> [YOUR INSTRUCTIONS]
Output the material below verbatim, line for line, but leave out the pictures.

> [DATA SHOWN]

[start]

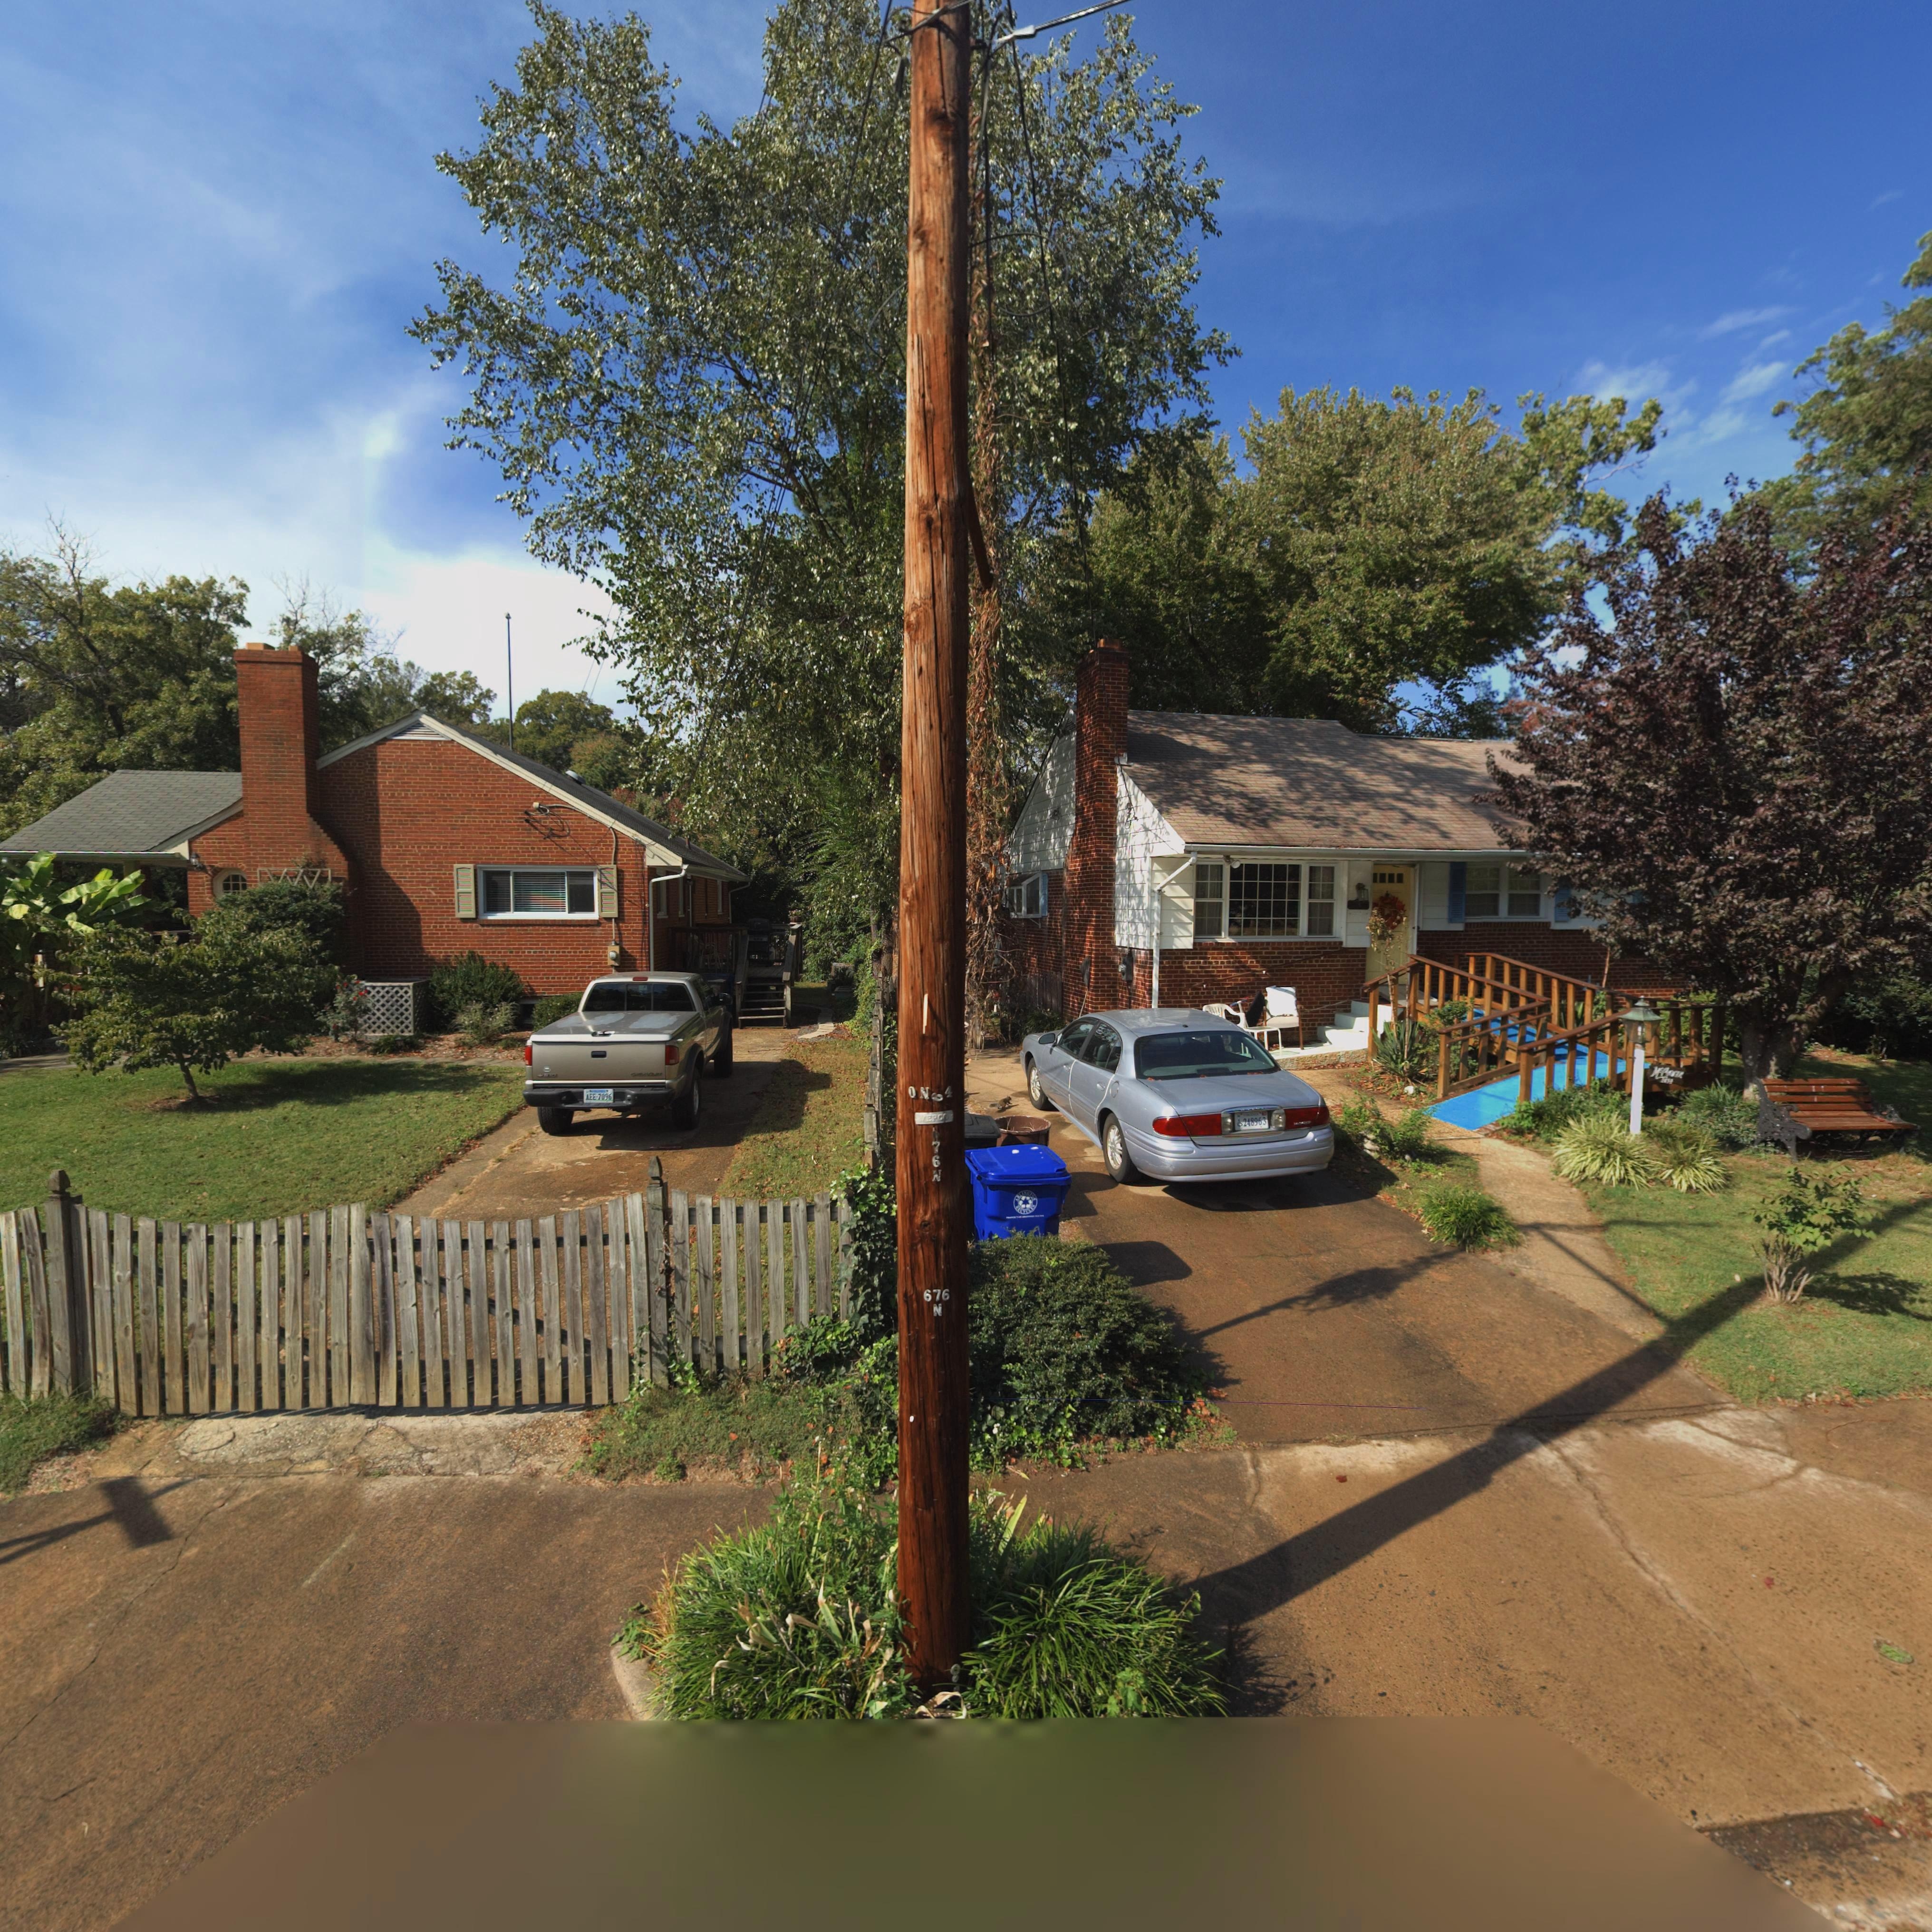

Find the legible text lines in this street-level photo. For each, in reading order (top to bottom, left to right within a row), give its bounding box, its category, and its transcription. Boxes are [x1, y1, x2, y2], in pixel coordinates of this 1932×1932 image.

[629, 1072, 663, 1077] None: CHEVROLET
[585, 1092, 613, 1101] None: AEE-7096
[907, 1084, 954, 1103] None: 0N*4
[1242, 1112, 1258, 1115] None: VIRGINIA
[1243, 1117, 1267, 1127] None: 248963
[930, 1140, 942, 1183] None: 76N
[922, 1287, 950, 1303] None: 676
[932, 1302, 943, 1318] None: N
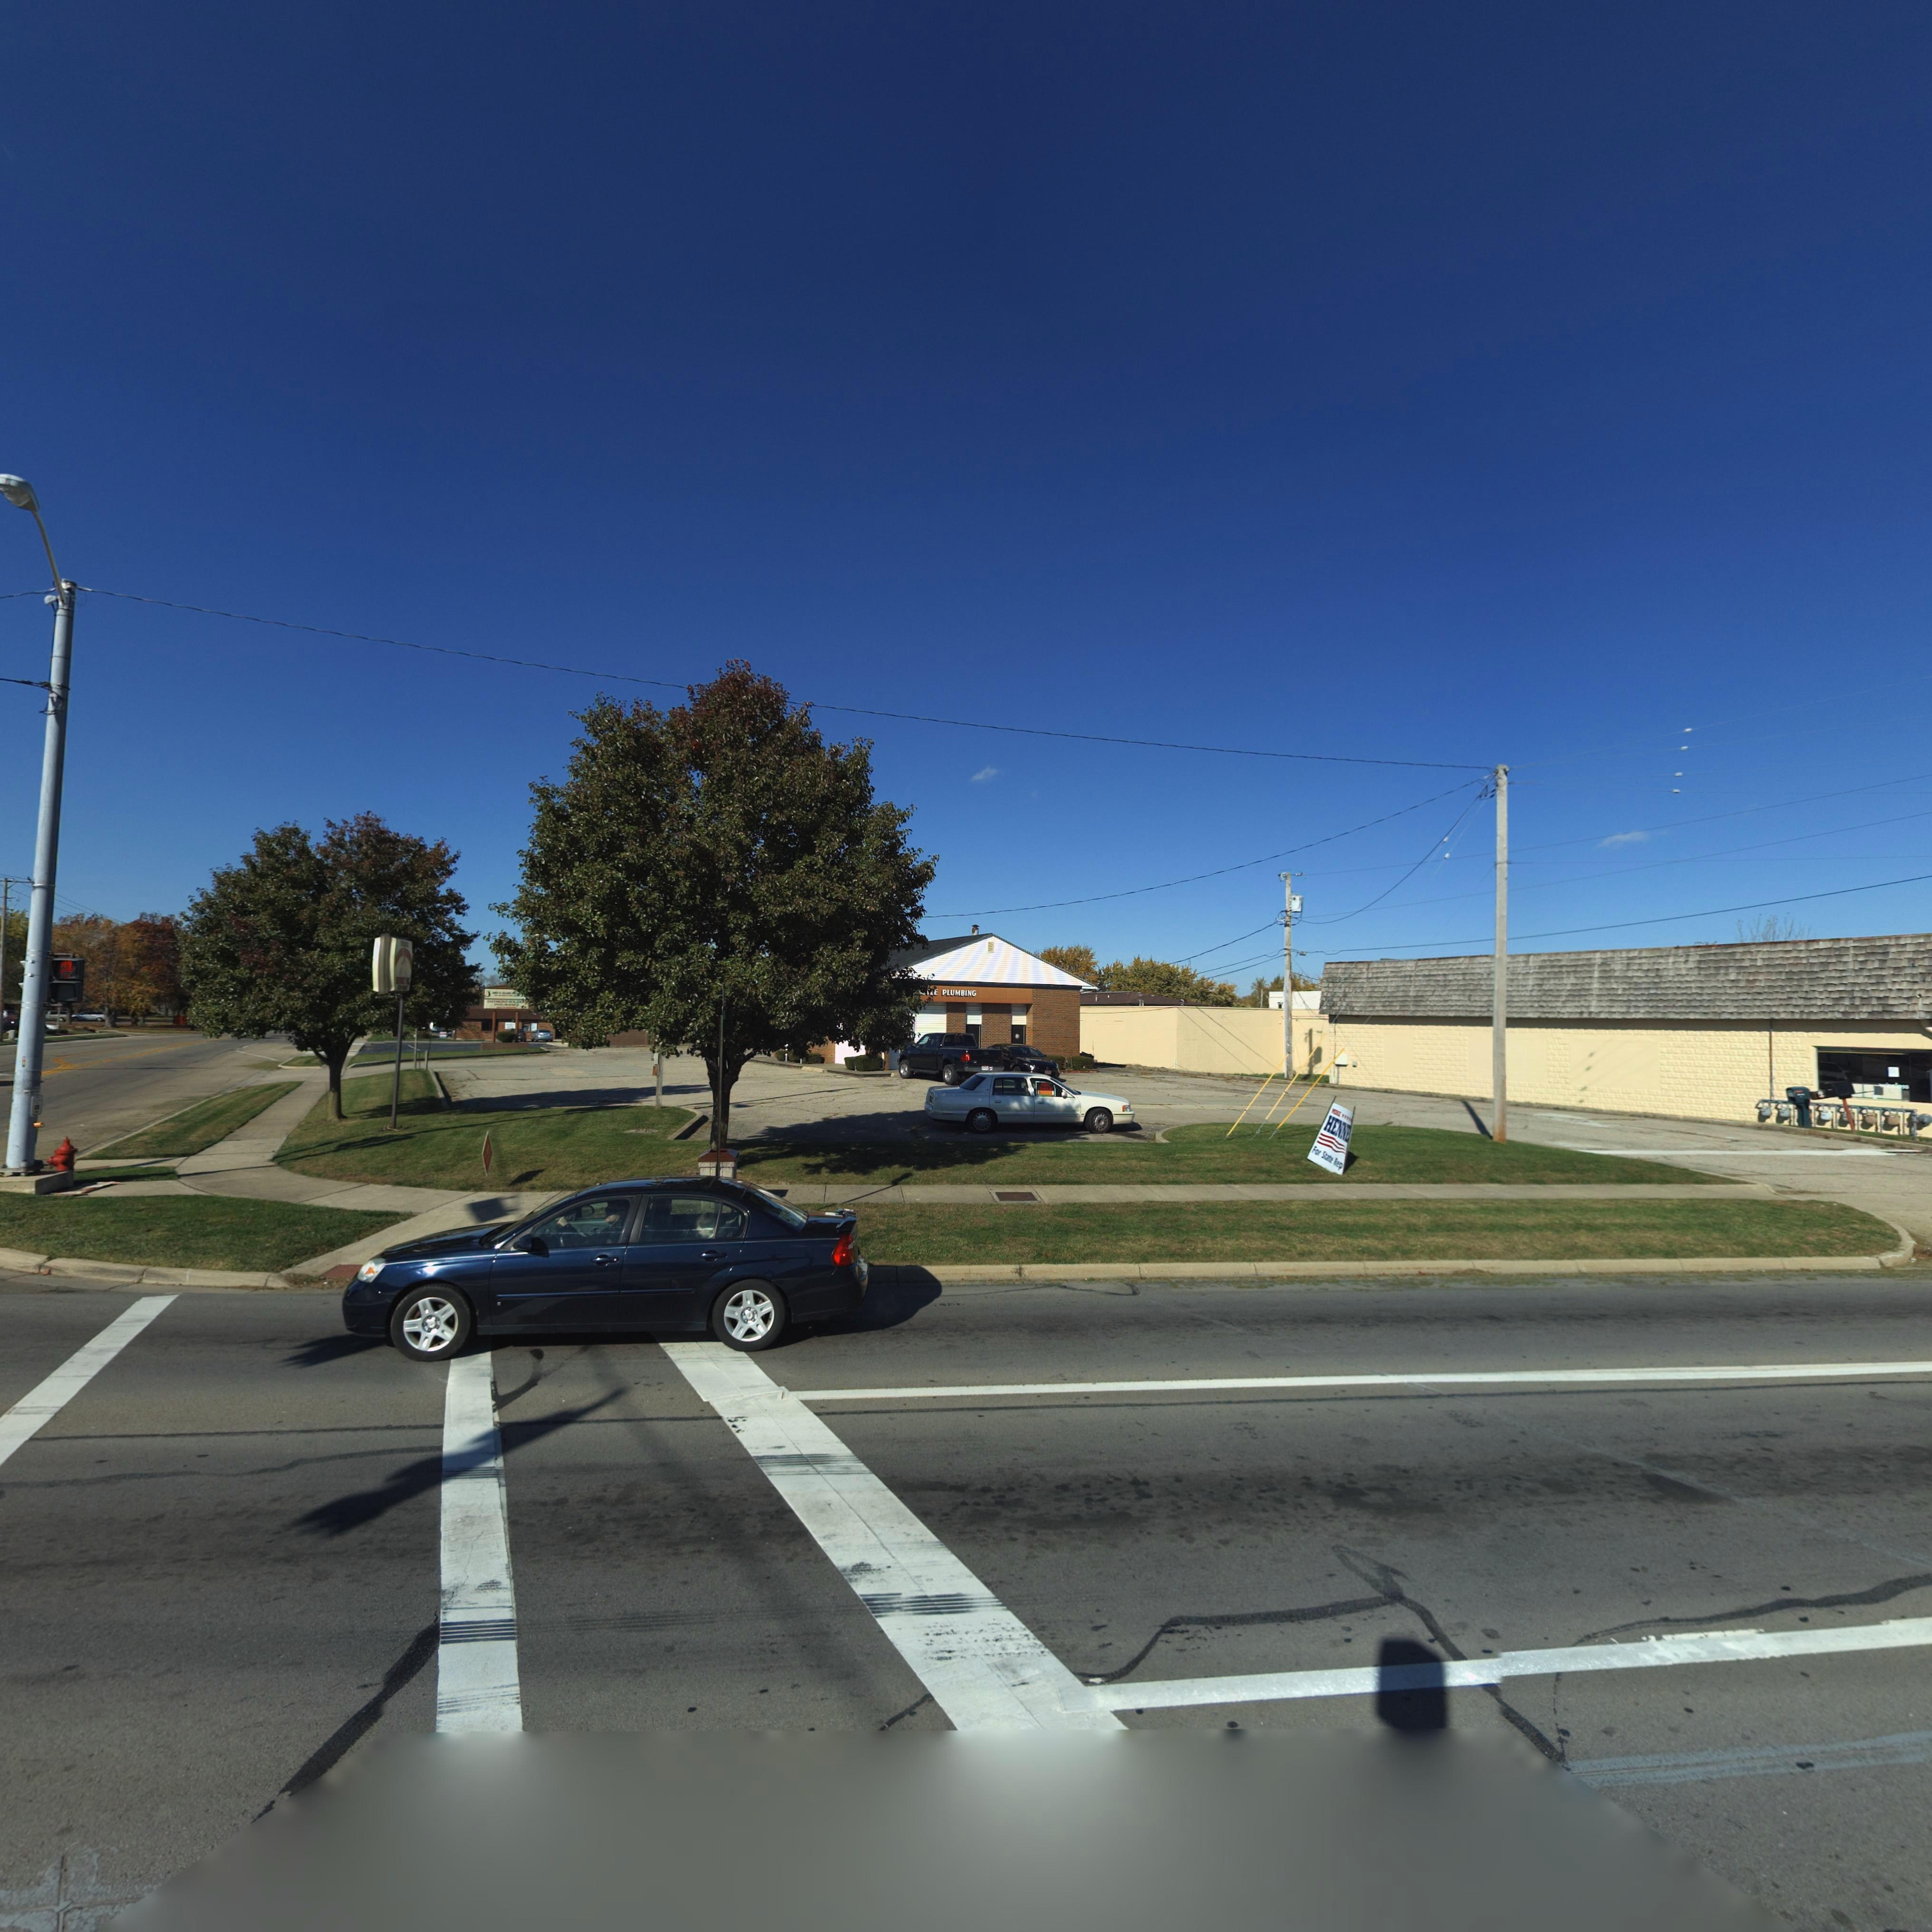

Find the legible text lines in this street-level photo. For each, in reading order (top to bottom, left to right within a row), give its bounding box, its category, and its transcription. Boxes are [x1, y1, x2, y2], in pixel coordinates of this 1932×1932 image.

[400, 940, 409, 948] StreetNumber: 7**1
[941, 989, 977, 997] BusinessName: PLUMBING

[end]

> [ANSWER TO THE EXERCISE]
Find the legible text lines in this street-level photo. For each, in reading order (top to bottom, left to right within a row), give its bounding box, its category, and its transcription. Boxes are [x1, y1, x2, y2], in pixel coordinates of this 1932×1932 image.

[629, 1072, 663, 1077] None: CHEVROLET
[585, 1092, 613, 1101] None: AEE-7096
[907, 1084, 954, 1103] None: 0N*4
[1242, 1112, 1258, 1115] None: VIRGINIA
[1243, 1117, 1267, 1127] None: 248963
[930, 1140, 942, 1183] None: 76N
[922, 1287, 950, 1303] None: 676
[932, 1302, 943, 1318] None: N

Find the legible text lines in this street-level photo. For each, in reading order (top to bottom, left to right within a row), give its bounding box, its category, and its transcription. Boxes are [x1, y1, x2, y2], in pixel coordinates of this 1932×1932 image.

[400, 940, 409, 948] StreetNumber: 7**1
[941, 989, 977, 997] BusinessName: PLUMBING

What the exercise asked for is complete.